Yeah, hi, Mara. Just very briefly, you know, the standard of care for really the gastroesophageal cancers has evolved from being a chemotherapy approach in first line followed by PD-1 inhibitor in most scenarios. There are some other drugs that play in in specific settings, but those drugs are now being used fairly commonly as a combination first-line approach, which does two things. I mean, first of all, it improves the standard of care for those patients, but it also opens up the space for second-line therapy in many patients in that the patients don't just receive, they don't receive, you know, first chemotherapy, progress, then PD-1 inhibitor, then progress, then be open to third-line treatments. They're really compressing those two treatments still into first-line. That being said, there's still tremendous unmet need in this population, and that the response rate and duration of response with that combination, although better and an advancement for patients, there's still quite a long way to go to help this really devastating tumor type the patients with those diseases.
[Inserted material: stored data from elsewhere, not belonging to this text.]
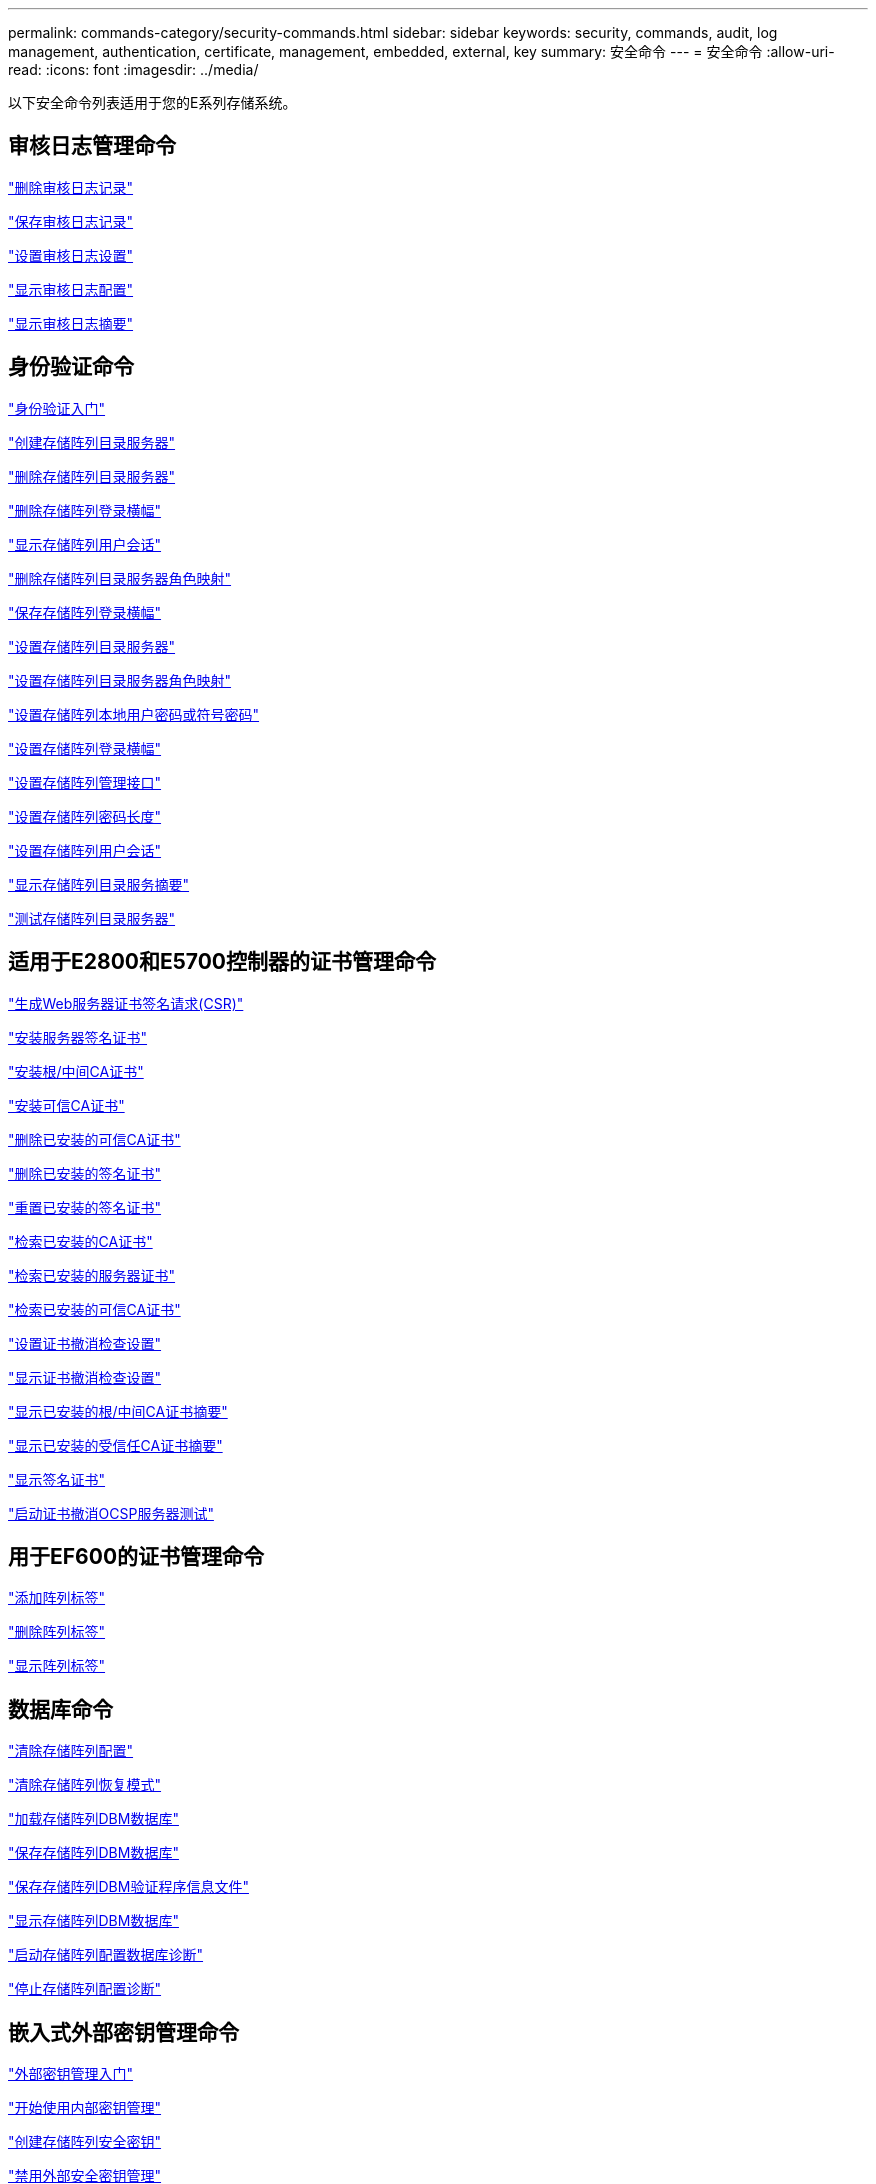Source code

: ---
permalink: commands-category/security-commands.html 
sidebar: sidebar 
keywords: security, commands, audit, log management, authentication, certificate, management, embedded, external, key 
summary: 安全命令 
---
= 安全命令
:allow-uri-read: 
:icons: font
:imagesdir: ../media/


[role="lead"]
以下安全命令列表适用于您的E系列存储系统。



== 审核日志管理命令

link:../commands-a-z/delete-auditlog.html["删除审核日志记录"]

link:../commands-a-z/save-auditlog.html["保存审核日志记录"]

link:../commands-a-z/set-auditlog.html["设置审核日志设置"]

link:../commands-a-z/show-auditlog-configuration.html["显示审核日志配置"]

link:../commands-a-z/show-auditlog-summary.html["显示审核日志摘要"]



== 身份验证命令

link:../commands-a-z/getting-started-with-authentication.html["身份验证入门"]

link:../commands-a-z/create-storagearray-directoryserver.html["创建存储阵列目录服务器"]

link:../commands-a-z/delete-storagearray-directoryservers.html["删除存储阵列目录服务器"]

link:../commands-a-z/delete-storagearray-loginbanner.html["删除存储阵列登录横幅"]

link:../commands-a-z/show-storagearray-usersession.html["显示存储阵列用户会话"]

link:../commands-a-z/remove-storagearray-directoryserver.html["删除存储阵列目录服务器角色映射"]

link:../commands-a-z/save-storagearray-loginbanner.html["保存存储阵列登录横幅"]

link:../commands-a-z/set-storagearray-directoryserver.html["设置存储阵列目录服务器"]

link:../commands-a-z/set-storagearray-directoryserver-roles.html["设置存储阵列目录服务器角色映射"]

link:../commands-a-z/set-storagearray-localusername.html["设置存储阵列本地用户密码或符号密码"]

link:../commands-a-z/set-storagearray-loginbanner.html["设置存储阵列登录横幅"]

link:../commands-a-z/set-storagearray-managementinterface.html["设置存储阵列管理接口"]

link:../commands-a-z/set-storagearray-passwordlength.html["设置存储阵列密码长度"]

link:../commands-a-z/set-storagearray-usersession.html["设置存储阵列用户会话"]

link:../commands-a-z/show-storagearray-directoryservices-summary.html["显示存储阵列目录服务摘要"]

link:../commands-a-z/start-storagearray-directoryservices-test.html["测试存储阵列目录服务器"]



== 适用于E2800和E5700控制器的证书管理命令

link:../commands-a-z/save-controller-arraymanagementcsr.html["生成Web服务器证书签名请求(CSR)"]

link:../commands-a-z/download-controller-arraymanagementservercertificate.html["安装服务器签名证书"]

link:../commands-a-z/download-controller-cacertificate.html["安装根/中间CA证书"]

link:../commands-a-z/download-controller-trustedcertificate.html["安装可信CA证书"]

link:../commands-a-z/delete-storagearray-trustedcertificate.html["删除已安装的可信CA证书"]

link:../commands-a-z/delete-controller-cacertificate.html["删除已安装的签名证书"]

link:../commands-a-z/reset-controller-arraymanagementsignedcertificate.html["重置已安装的签名证书"]

link:../commands-a-z/save-controller-cacertificate.html["检索已安装的CA证书"]

link:../commands-a-z/save-controller-arraymanagementsignedcertificate.html["检索已安装的服务器证书"]

link:../commands-a-z/save-storagearray-trustedcertificate.html["检索已安装的可信CA证书"]

link:../commands-a-z/set-storagearray-revocationchecksettings.html["设置证书撤消检查设置"]

link:../commands-a-z/show-storagearray-revocationchecksettings.html["显示证书撤消检查设置"]

link:../commands-a-z/show-controller-cacertificate.html["显示已安装的根/中间CA证书摘要"]

link:../commands-a-z/show-storagearray-trustedcertificate-summary.html["显示已安装的受信任CA证书摘要"]

link:../commands-a-z/show-controller-arraymanagementsignedcertificate-summary.html["显示签名证书"]

link:../commands-a-z/start-storagearray-ocspresponderurl-test.html["启动证书撤消OCSP服务器测试"]



== 用于EF600的证书管理命令

link:../commands-a-z/add-array-label.html["添加阵列标签"]

link:../commands-a-z/remove-array-label.html["删除阵列标签"]

link:../commands-a-z/show-array-label.html["显示阵列标签"]



== 数据库命令

link:../commands-a-z/clear-storagearray-configuration.html["清除存储阵列配置"]

link:../commands-a-z/clear-storagearray-recoverymode.html["清除存储阵列恢复模式"]

link:../commands-a-z/load-storagearray-dbmdatabase.html["加载存储阵列DBM数据库"]

link:../commands-a-z/save-storagearray-dbmdatabase.html["保存存储阵列DBM数据库"]

link:../commands-a-z/save-storagearray-dbmvalidatorinfo.html["保存存储阵列DBM验证程序信息文件"]

link:../commands-a-z/show-storagearray-dbmdatabase.html["显示存储阵列DBM数据库"]

link:../commands-a-z/start-storagearray-configdbdiagnostic.html["启动存储阵列配置数据库诊断"]

link:../commands-a-z/stop-storagearray-configdbdiagnostic.html["停止存储阵列配置诊断"]



== 嵌入式外部密钥管理命令

link:../commands-a-z/set-storagearray-externalkeymanagement.html["外部密钥管理入门"]

link:../commands-a-z/getting-started-with-internal-key-management.html["开始使用内部密钥管理"]

link:../commands-a-z/create-storagearray-securitykey.html["创建存储阵列安全密钥"]

link:../commands-a-z/disable-storagearray-externalkeymanagement-file.html["禁用外部安全密钥管理"]

link:../commands-a-z/enable-storagearray-externalkeymanagement-file.html["启用外部安全密钥管理"]

link:../commands-a-z/export-storagearray-securitykey.html["导出存储阵列安全密钥"]

link:../commands-a-z/import-storagearray-securitykey-file.html["导入存储阵列安全密钥"]

link:../commands-a-z/set-storagearray-externalkeymanagement.html["设置FIPS驱动器安全标识符"]

link:../commands-a-z/set-storagearray-externalkeymanagement.html["设置外部密钥管理设置"]

link:../commands-a-z/set-storagearray-externalkeymanagement.html["设置存储阵列安全密钥"]

link:../commands-a-z/start-secureerase-drive.html["启动FDE安全驱动器擦除"]

link:../commands-a-z/start-storagearray-externalkeymanagement-test.html["测试外部密钥管理通信"]

link:../commands-a-z/validate-storagearray-securitykey.html["验证存储阵列安全密钥"]



== 与证书相关的外部密钥管理命令

link:../commands-a-z/save-storagearray-keymanagementclientcsr.html["检索已安装的密钥管理CSR请求"]

link:../commands-a-z/download-storagearray-keymanagementcertificate.html["安装存储阵列外部密钥管理证书"]

link:../commands-a-z/delete-storagearray-keymanagementcertificate.html["删除已安装的外部密钥管理证书"]

link:../commands-a-z/save-storagearray-keymanagementcertificate.html["检索已安装的外部密钥管理证书"]

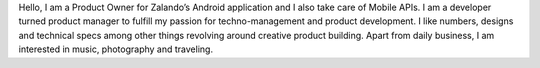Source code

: .. title: Rushil Dave
.. slug: rushil-dave
.. date: 2014/06/12 10:58:00
.. tags:
.. link:
.. description: Hello, I am a Product Owner for Zalando\'s Android application and I also take care of Mobile APIs.
.. type: text
.. author_title: Product Manager - Mobile Apps

Hello, I am a Product Owner for Zalando’s Android application and I also take care of Mobile APIs. I am a developer turned product manager to fulfill my passion for techno-management and product development. I like numbers, designs and technical specs among other things revolving around creative product building. Apart from daily business, I am interested in music, photography and traveling.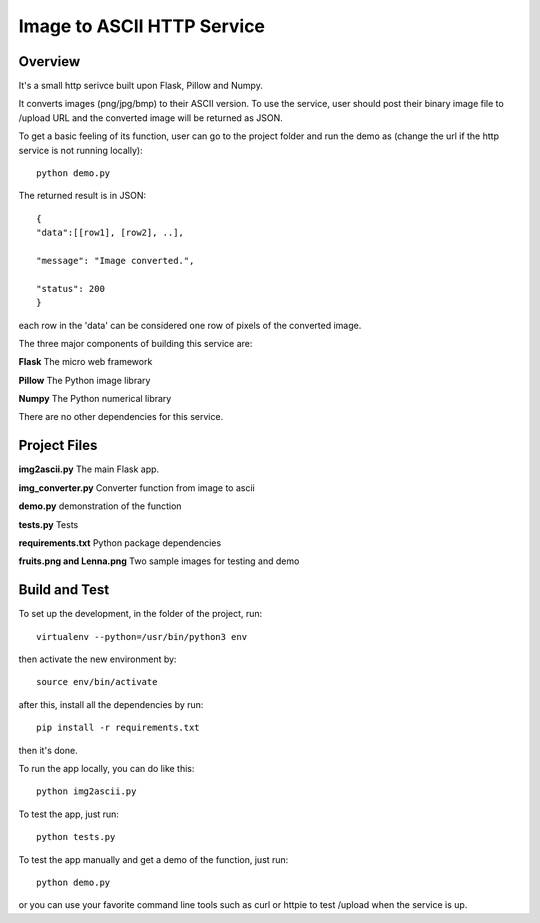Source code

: ==========================================================
Image to ASCII HTTP Service
==========================================================

Overview
========

It's a small http serivce built upon Flask, Pillow and Numpy.

It converts images (png/jpg/bmp) to their ASCII version. To use
the service, user should post their binary image file to /upload
URL and the converted image will be returned as JSON.

To get a basic feeling of its function, user can go to the project folder
and run the demo as (change the url if the http service is not running locally)::

   python demo.py

The returned result is in JSON::

   {
   "data":[[row1], [row2], ..],

   "message": "Image converted.",

   "status": 200
   }

each row in the 'data' can be considered one row of pixels of the converted image.

The three major components of building this service are:

**Flask**    The micro web framework

**Pillow**   The Python image library

**Numpy**    The Python numerical library

There are no other dependencies for this service.

Project Files
=============
**img2ascii.py**    The main Flask app.

**img_converter.py**  Converter function from image to ascii

**demo.py**  demonstration of the function

**tests.py**  Tests

**requirements.txt**  Python package dependencies

**fruits.png and Lenna.png**  Two sample images for testing and demo

Build  and Test
============================================
To set up the development, in the folder of the project, run::

    virtualenv --python=/usr/bin/python3 env

then activate the new environment by::

    source env/bin/activate

after this, install all the dependencies by run::

    pip install -r requirements.txt

then it's done.

To run the app locally, you can do like this::

    python img2ascii.py

To test the app, just run::

    python tests.py

To test the app manually and get a demo of the function, just run::

    python demo.py

or you can use your favorite command line tools such as curl or httpie to test
/upload when the service is up.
So the modifications you'll expect to make will be essentially to move sort of closer to a second-line therapy? Is that what I'm understanding?
The study does allow for the drug to be used in second line behind combination chemotherapy. We've made some other changes with respect to patient selection and whatnot based on what we've learned in in the phase one program, but that's the most significant change.
Okay, all right, thank you.
Yeah, and on the vector, you probably recall back in 2017, we made the decision to pursue a vector strategy that had two main elements. One was an external partner that could work with us through commercial, and Ed mentioned Milteni earlier, which we've used, worked with Milteni for the vector supply for our Spearhead trial and other trials. So that's the material that we'll use going into commercial. But secondly, we decided to also develop the internal capabilities. So we have done that, and we're supplying our other trials with material produced internally from our facility that's in the Cell and Gene Therapy Catapult Center in the UK. So we've kind of executed on the plan to have two sources of vector available to us, one internal and one external.
Okay. All right. Thanks a lot.
Thanks, Lauren.
Thank you. And there are no other questions in the queue. I'd like to turn it back to Adrian Rockwell for closing remarks.
Thank you, everyone, for your questions and your continued support for the company. We look forward to updating everyone on the data in September and keeping you up to date with continued progress. With that, we'll close the call. Thanks a lot.
This concludes today's conference call. Thank you for participating. You may now disconnect. Everyone, have a great day.